Но это оказалось другое кочевье. Парни, выбежавшие из кибиток, чтобы унять псов, не знали, когда и куда ушло кочевье, располагавшееся ниже.

– Мы не можем вернуться к товарищу Ахмедову с пустыми руками, – повернулся ко мне один из милиционеров. – Как ты думаешь, куда мог перекочевать твой хозяин?

Я пожал плечами.

– Переночуем в каком-нибудь селе, а рано утром продолжим поиски, – решил он.

Мы свернули на тропу, чтобы спуститься по более пологому склону.

Туман рассеивался, дождь прекратился. Всадники стряхнули с папах воду и повеселели.

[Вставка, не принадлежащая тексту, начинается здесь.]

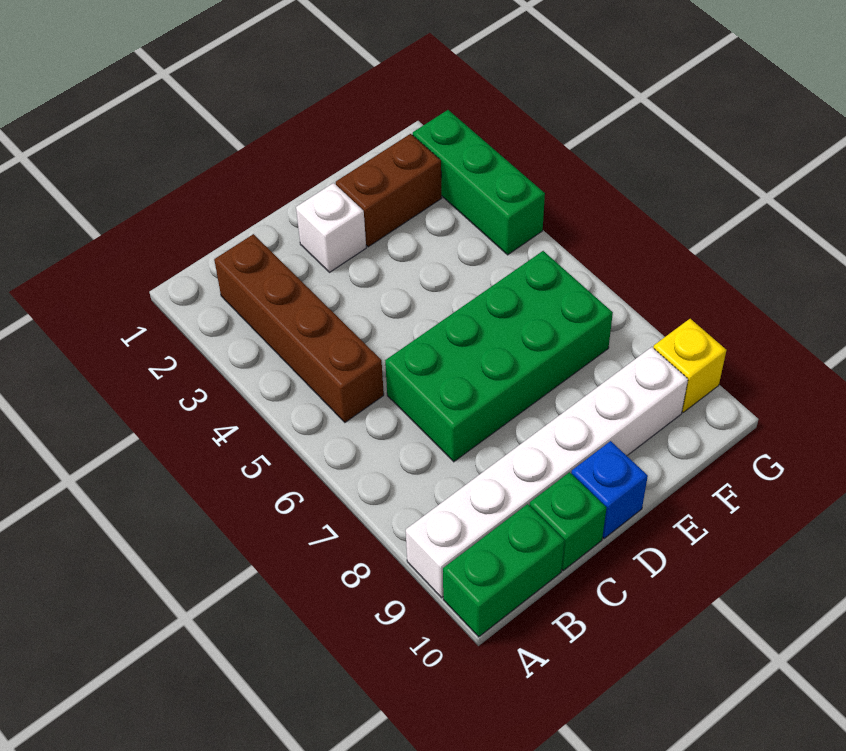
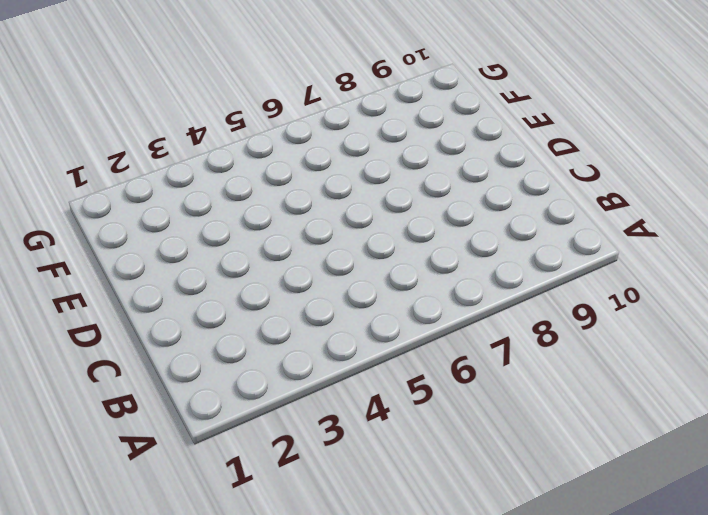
none -> white brick A9:F9 level 1
none -> green brick A10:B10 level 1

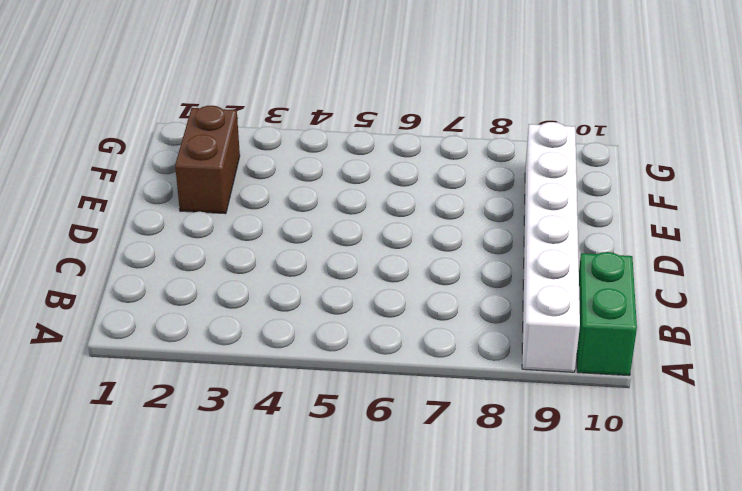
none -> brown brick B2:B5 level 1
none -> green brick C6:F7 level 1

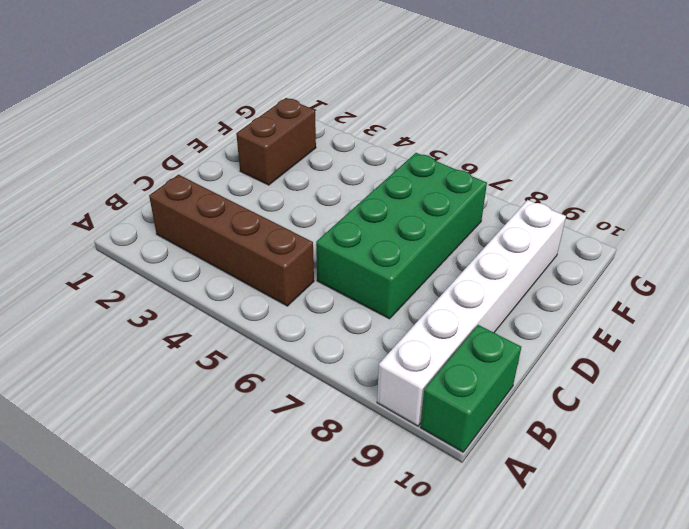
none -> green brick C10 level 1
none -> white brick D2 level 1

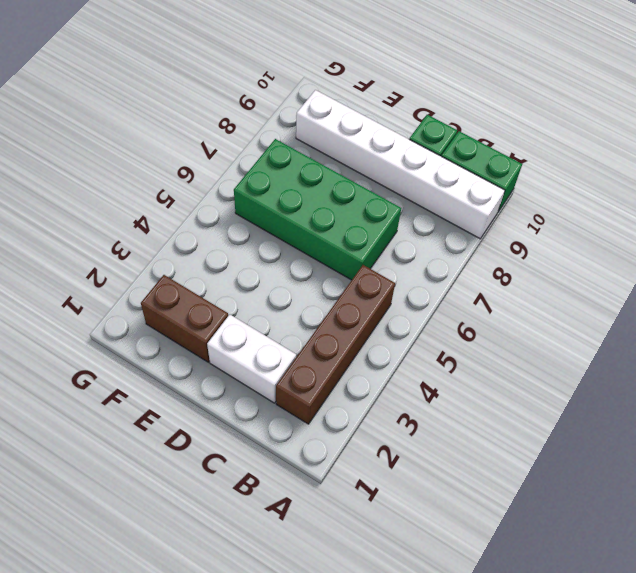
white brick C2:D2 level 1 -> white brick D2 level 1
none -> blue brick D10 level 1
none -> green brick G2:G4 level 1

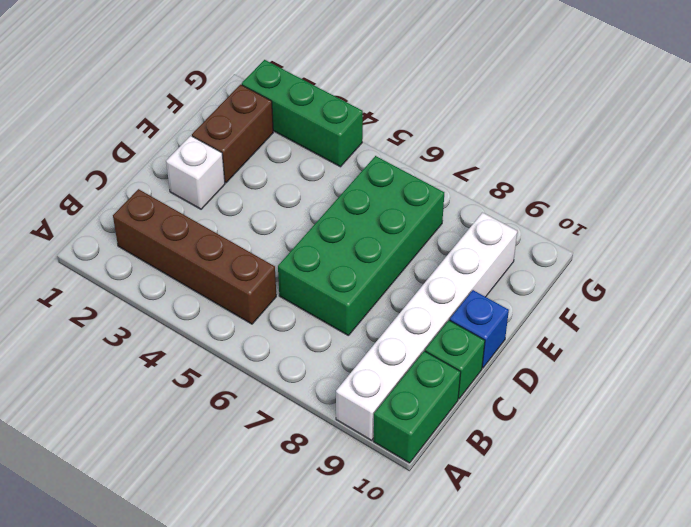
none -> yellow brick G9 level 1

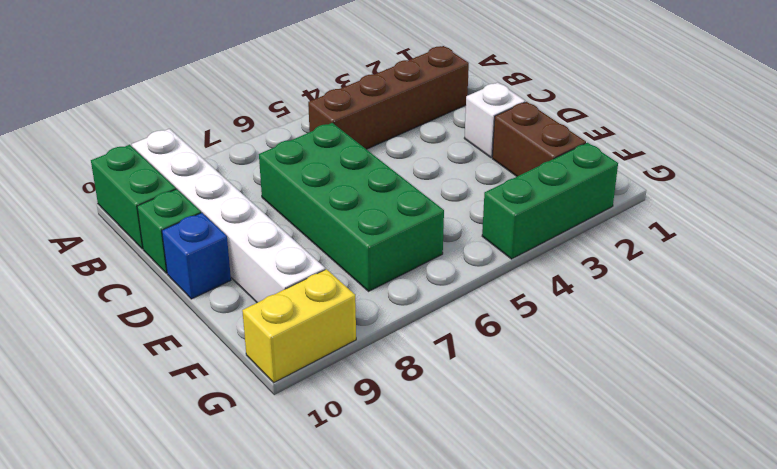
yellow brick G9:G10 level 1 -> yellow brick G9 level 1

И мои думы потекли по новому руслу.

«Наверно, Рафи найти будет трудно. Стоит ли мучить и утомлять милиционеров? Лучше вернуться обратно. До осени придется мне подождать, а потом пойду учиться. Азиз меня пошлет… Правда, Сона в доме не хозяйка, живет в доме братьев мужа. Захотят, ли они держать нахлебника? И ей жизнь испорчу, и сам ничего не добьюсь. Лучше всего наняться в работники. Как-нибудь дотяну до осени, а там посмотрю, что к чему. Раз Советская власть – власть бедняков, горевать мне не придется…»

Мы прибыли в село, в котором я раньше никогда не бывал. Видимо, милиционеров здесь знали: в одном из домов, как только мы въехали во двор и спешились, к нам подбежал парень (это был сын хозяина), взял повод из рук милиционера, который, как я понял во время пути, был старшим.

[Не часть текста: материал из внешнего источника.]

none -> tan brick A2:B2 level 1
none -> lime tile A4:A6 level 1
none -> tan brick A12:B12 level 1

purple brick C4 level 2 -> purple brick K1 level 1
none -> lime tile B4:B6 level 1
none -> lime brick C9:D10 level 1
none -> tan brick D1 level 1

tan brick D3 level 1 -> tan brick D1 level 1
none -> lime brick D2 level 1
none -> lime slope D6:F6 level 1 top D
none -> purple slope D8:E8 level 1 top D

Хозяин позвал всех в дом. Приглядевшись ко мне при свете десятилинейной лампы, он вдруг кинулся меня обнимать. Оказалось, что он вюгарлинец и живет здесь после бегства из нашей деревни.

У хозяина была огромная семья: помимо жены, пятерых сыновей, двух дочерей и тещи – вдова его умершего брата с двумя детьми, мальчиком и девочкой, младший брат хозяина, двоюродная сестра хозяйки. Прошло довольно много времени, прежде чем я запомнил, кого как зовут и кто кому какой родней приходится.

У меня на роду, верно, было записано остаться в этом селе. Узнав, что родители и сестры у меня умерли и что я с милиционерами ищу бывшего своего хозяина, который обидел меня, мой земляк стал уговаривать меня остаться у него. В его большом хозяйстве был необходим помощник.

Я поразмыслил и решил согласиться: лучшего хозяина мне не найти, а идти с пустыми руками в дом к Соне я не мог.

И милиционеры обрадовались: им не хотелось докладывать Азизу Ахмедову, что поездка оказалась безрезультатной. Одного из милиционеров я попросил заехать к Соне и рассказать ей обо всем: когда, мол, представится возможность, я оповещу ее о своем житье-бытье.